At first, I think maybe I pushed this whole verging-toward-dirty-talk thing too far, but then she tilts her head toward mine and brushes her lips across my cheek.
Sucking in an inhale, I turn my head toward her with every in
tention of kissing her. And not just brushing our lips together. No, I want to slip my tongue into her mouth and kiss her deeply. But then we both freeze when someone clears their throat.
"Good Lord, you two and the kissing," Isa's grandma's voice floats across the room. "At this rate, I think I'm going to have to set some ground rules or maybe sit down and give you both a safe sex talk."
"Jesus, she loves embarrassing me," Isa whispers, embarrassment lacing her tone.
I bite back a smile as I lean back and take in her flushed face. "She's not the only one who does."

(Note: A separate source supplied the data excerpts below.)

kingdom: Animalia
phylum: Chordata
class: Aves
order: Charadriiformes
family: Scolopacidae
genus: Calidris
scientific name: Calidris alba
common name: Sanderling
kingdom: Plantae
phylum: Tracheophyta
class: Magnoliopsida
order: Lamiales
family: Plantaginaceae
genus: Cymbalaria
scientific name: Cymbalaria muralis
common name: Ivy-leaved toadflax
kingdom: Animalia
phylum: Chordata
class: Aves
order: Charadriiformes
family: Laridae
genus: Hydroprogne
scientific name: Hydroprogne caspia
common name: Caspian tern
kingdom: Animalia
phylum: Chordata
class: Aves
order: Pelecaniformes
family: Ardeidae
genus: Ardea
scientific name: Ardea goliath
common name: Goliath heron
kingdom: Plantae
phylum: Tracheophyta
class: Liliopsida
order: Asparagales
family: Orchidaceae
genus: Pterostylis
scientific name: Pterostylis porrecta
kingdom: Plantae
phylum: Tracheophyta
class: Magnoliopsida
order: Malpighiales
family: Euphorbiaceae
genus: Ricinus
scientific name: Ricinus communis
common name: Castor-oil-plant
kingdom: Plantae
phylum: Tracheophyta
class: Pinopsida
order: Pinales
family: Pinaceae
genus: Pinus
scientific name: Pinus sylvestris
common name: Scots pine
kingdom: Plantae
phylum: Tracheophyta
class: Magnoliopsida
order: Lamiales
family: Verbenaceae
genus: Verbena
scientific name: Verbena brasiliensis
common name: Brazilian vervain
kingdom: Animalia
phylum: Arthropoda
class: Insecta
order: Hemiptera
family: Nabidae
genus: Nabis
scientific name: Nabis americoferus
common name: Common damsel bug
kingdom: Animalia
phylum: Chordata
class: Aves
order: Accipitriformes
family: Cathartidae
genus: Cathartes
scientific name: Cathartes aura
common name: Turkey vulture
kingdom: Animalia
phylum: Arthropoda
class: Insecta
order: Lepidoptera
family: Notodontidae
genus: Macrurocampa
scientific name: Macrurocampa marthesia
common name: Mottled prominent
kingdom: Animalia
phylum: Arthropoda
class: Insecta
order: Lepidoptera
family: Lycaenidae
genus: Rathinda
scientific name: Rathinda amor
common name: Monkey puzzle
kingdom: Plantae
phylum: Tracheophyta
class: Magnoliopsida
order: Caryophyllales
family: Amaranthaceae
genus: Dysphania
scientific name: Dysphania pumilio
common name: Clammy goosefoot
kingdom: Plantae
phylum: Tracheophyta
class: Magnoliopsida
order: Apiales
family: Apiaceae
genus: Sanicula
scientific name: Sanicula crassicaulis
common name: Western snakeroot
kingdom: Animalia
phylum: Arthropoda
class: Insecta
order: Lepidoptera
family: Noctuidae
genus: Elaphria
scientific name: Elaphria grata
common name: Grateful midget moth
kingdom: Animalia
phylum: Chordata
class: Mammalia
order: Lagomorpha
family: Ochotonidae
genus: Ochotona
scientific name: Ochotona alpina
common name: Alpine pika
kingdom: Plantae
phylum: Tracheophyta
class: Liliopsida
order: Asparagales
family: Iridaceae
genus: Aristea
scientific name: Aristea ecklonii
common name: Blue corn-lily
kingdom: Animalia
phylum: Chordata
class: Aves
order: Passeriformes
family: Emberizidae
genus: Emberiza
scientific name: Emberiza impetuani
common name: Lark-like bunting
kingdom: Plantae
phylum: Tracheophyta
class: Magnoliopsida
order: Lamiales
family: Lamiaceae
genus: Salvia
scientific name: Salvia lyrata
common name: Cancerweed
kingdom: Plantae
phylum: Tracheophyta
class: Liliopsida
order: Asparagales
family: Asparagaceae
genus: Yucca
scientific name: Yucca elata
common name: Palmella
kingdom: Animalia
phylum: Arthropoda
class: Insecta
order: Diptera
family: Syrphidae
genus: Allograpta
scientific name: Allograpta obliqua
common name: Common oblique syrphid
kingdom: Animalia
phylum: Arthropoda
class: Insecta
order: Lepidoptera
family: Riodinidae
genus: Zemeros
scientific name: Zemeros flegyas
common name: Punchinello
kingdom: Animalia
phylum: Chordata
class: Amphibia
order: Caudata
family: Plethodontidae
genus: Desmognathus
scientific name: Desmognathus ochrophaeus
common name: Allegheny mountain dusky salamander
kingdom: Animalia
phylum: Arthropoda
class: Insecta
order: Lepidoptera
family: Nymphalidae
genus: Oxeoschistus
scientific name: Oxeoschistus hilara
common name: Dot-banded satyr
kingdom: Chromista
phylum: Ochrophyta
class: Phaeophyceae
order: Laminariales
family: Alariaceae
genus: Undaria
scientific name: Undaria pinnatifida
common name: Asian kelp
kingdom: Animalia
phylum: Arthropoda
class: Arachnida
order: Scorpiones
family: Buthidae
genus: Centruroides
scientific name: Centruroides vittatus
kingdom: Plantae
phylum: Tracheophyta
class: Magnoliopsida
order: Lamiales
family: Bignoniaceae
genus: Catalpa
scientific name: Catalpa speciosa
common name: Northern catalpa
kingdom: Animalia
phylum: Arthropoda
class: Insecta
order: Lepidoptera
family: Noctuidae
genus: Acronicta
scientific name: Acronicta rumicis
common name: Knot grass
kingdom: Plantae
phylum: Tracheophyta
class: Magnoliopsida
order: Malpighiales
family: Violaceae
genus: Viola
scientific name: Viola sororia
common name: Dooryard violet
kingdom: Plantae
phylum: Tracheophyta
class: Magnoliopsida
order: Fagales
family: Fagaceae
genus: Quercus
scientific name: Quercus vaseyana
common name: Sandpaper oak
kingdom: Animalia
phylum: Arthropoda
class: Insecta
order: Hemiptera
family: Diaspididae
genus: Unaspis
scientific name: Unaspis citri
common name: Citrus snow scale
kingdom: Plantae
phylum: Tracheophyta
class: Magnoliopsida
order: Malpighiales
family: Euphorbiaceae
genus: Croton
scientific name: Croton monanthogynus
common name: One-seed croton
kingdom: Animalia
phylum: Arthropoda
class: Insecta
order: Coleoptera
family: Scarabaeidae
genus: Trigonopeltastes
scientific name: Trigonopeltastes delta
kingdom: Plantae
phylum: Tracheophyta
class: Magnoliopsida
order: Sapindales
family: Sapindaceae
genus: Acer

She gives me a dirty look, but the corners of her lips threaten to turn upward. "Whatever. One of these days, I'm going to embarrass you back."
I can't keep a laugh from leaving my lips. "Yeah, good luck with that."
She glares at me then rolls her eyes and turns her head toward her grandma. "So, am I getting released? Please say yes, because I'm really getting tired of this bed."
Her grandma nods. "Yep. I had to pull a few strings, but I think we're going to be busting you out of here in the next hour or so."
Isa rests her head against the pillow. "Thank God. I am so ready for things to go back to normal."
Her grandma smiles, but it looks a bit forced. "Unfortunately, the officers are going to have to follow us home." She trades a subtle glance with me before looking back at Isa. "There are some things we need to talk about when we get home, too."
Isa lifts her head, her brows knitting as she looks at her grandma. "What's wrong?"
Her grandma steps up beside the bed and takes her hand. "It's not anything major. It's just something that happened this morning that we need to make you aware of."
She's sugarcoating the truth, and I'm not sure how I feel about it. I mean, I can understand wanting to protect Isa, but eventually, we'll have to tell her the truth.